Beverley is used to taking feedback. As a prominent figure and a female entrepreneur on social media, the young founder has been met with a lot of scrutiny online. Just this week after the successful outerwear launch, the founder was criticised by one TikTok user for not tagging #ad on her posts wearing the pieces before the sale. The posts received thousands of comments and likes. Tala declined to comment on the accusations but Beverley responded to the video directly on TikTok saying she’d sought advice from regulators on this issue.
Having Fowles on hand helps Beverley weather the storms. “What I’ve been told from a lot of founders is the hardest thing is finding someone who is able to join you in the journey,” Beverley says. “We have been through hell and back and even from a very early stage together and to be able to have that and not want to kill each other is pretty impressive,” she says.
Looking ahead, Tala remains focused on its UK business, but Beverley says the brand is steadily growing in the US and Europe without any marketing spend, after the company made shipping and logistics easier this year. “I think we’re at another inflection point, based on the numbers we’re looking at,” Beverley says.
To broaden its mass market appeal, Tala launched plus sizes up to 4XL in February this year, after planning the collection for almost two years and holding several focus groups with groups of 20 plus-size women, to understand their needs. It promised that roughly three-quarters of all new styles and colours would be available in extended sizing within the following six months. The brand explained that it couldn’t launch plus sizes across 100 per cent of products just yet, as it gradually scales fits and finds new machines to make its seamless garments in bigger sizes, for example.
“Since we started the business, not having plus size has been a niggle of mine,” says Beverley. “We’d said we were providing recycled activewear to more people by taking it to the mass market, but without doing plus size, we were excluding half the population,” says Beverley. (The average size in the UK is 16, equivalent to US 12.) And, when it comes to activewear, plus-size customers have typically only had fast fashion to choose from, apart from smaller capsules by major players. Tala gradually is launching plus across its ranges to understand demand, trying to avoid overstock and testing how popular certain styles, shapes or colours are with this audience.

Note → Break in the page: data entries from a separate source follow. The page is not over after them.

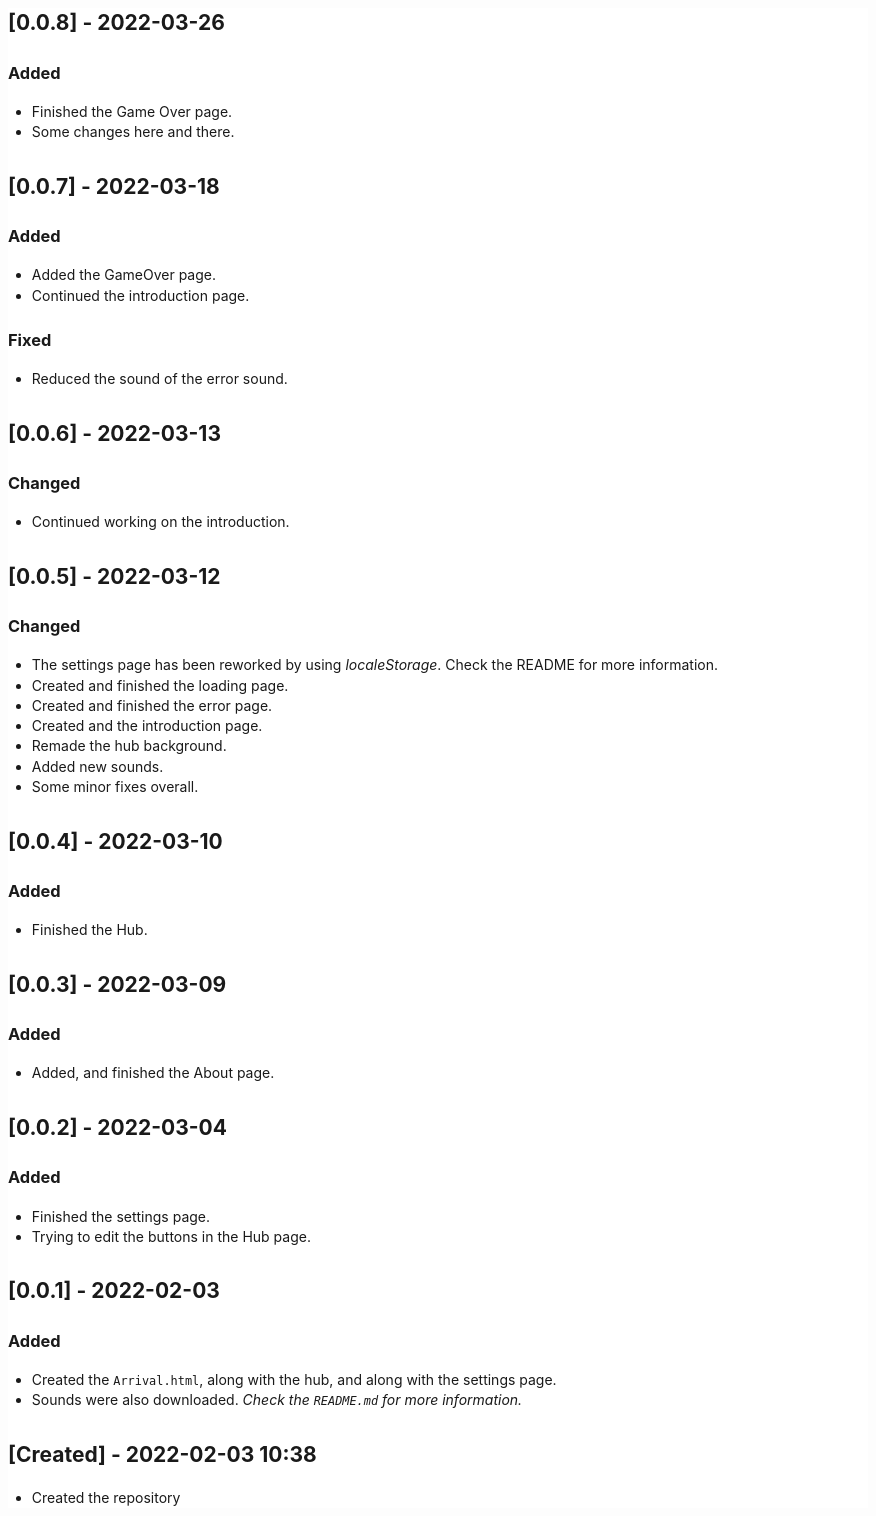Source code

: ## [0.0.8] - 2022-03-26
### Added
- Finished the Game Over page.
- Some changes here and there.

## [0.0.7] - 2022-03-18
### Added
- Added the GameOver page.
- Continued the introduction page.
### Fixed
- Reduced the sound of the error sound.

## [0.0.6] - 2022-03-13
### Changed
- Continued working on the introduction.

## [0.0.5] - 2022-03-12
### Changed
- The settings page has been reworked by using *localeStorage*. Check the README for more information.
- Created and finished the loading page.
- Created and finished the error page.
- Created and the introduction page.
- Remade the hub background.
- Added new sounds.
- Some minor fixes overall.

## [0.0.4] - 2022-03-10
### Added
- Finished the Hub.

## [0.0.3] - 2022-03-09
### Added
- Added, and finished the About page.

## [0.0.2] - 2022-03-04
### Added
- Finished the settings page.
- Trying to edit the buttons in the Hub page.

## [0.0.1] - 2022-02-03
### Added
- Created the `Arrival.html`, along with the hub, and along with the settings page.
- Sounds were also downloaded. *Check the `README.md` for more information.*

## [Created] - 2022-02-03 10:38
- Created the repository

Tala will continue to invest in new categories and product innovations to scale the business. “Activewear is hard to get repeat purchases on because most people come to your site to buy black leggings. But, if you’re buying back into new categories like trousers or swimwear because of how good those leggings are — that’s the space we want to get into,” Beverley says. “I want people to always think of Tala and I think hopefully in the next few years, they will.”
Key takeaway: Grace Beverley first launched Tala with a licensing and manufacturing partner, which was keen to leverage her influencer status to build a social-media driven merch brand. Beverley wanted to build a more responsible activewear and athleisure business to last, focused on design innovation, so she took the leap to strike out on her own. After a challenging first year securing funding and building a team, she’s now built a label with an avenue for growth.